──────── Material provided

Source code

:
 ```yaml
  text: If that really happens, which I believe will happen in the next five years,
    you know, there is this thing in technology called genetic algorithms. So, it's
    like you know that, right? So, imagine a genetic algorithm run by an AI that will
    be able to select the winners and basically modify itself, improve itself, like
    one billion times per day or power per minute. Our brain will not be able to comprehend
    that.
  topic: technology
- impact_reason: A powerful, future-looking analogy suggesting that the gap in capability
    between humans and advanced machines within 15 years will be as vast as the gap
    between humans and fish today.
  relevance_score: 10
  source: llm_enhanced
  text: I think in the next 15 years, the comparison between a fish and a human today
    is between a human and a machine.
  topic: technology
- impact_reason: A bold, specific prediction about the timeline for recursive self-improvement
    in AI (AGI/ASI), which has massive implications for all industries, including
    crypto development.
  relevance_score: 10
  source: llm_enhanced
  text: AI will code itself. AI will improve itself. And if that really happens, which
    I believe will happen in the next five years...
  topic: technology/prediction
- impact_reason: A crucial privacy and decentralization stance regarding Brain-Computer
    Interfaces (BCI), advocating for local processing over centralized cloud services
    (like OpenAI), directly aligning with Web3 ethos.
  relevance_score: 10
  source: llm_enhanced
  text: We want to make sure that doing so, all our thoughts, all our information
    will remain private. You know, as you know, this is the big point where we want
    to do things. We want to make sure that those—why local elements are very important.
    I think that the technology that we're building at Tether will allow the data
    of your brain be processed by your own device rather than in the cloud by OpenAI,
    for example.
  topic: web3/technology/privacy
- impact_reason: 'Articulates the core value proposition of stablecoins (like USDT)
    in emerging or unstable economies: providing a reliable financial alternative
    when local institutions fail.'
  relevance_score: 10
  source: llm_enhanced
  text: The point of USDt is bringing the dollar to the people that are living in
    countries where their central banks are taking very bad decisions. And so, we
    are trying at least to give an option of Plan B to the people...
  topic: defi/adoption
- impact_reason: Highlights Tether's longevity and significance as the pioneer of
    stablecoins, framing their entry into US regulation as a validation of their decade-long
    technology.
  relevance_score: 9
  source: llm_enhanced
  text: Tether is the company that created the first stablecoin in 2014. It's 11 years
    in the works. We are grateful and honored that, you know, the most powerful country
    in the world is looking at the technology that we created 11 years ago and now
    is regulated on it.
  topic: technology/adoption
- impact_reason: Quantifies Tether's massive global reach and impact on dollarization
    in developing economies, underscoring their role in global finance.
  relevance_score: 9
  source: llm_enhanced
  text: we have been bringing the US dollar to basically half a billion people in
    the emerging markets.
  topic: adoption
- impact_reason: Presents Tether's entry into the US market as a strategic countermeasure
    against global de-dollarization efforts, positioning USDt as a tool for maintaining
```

────────────────

> _Exercise goal_:
Show every line in the records above that contains the word "humans".

> _Exercise result_:
    between humans and advanced machines within 15 years will be as vast as the gap
    between humans and fish today.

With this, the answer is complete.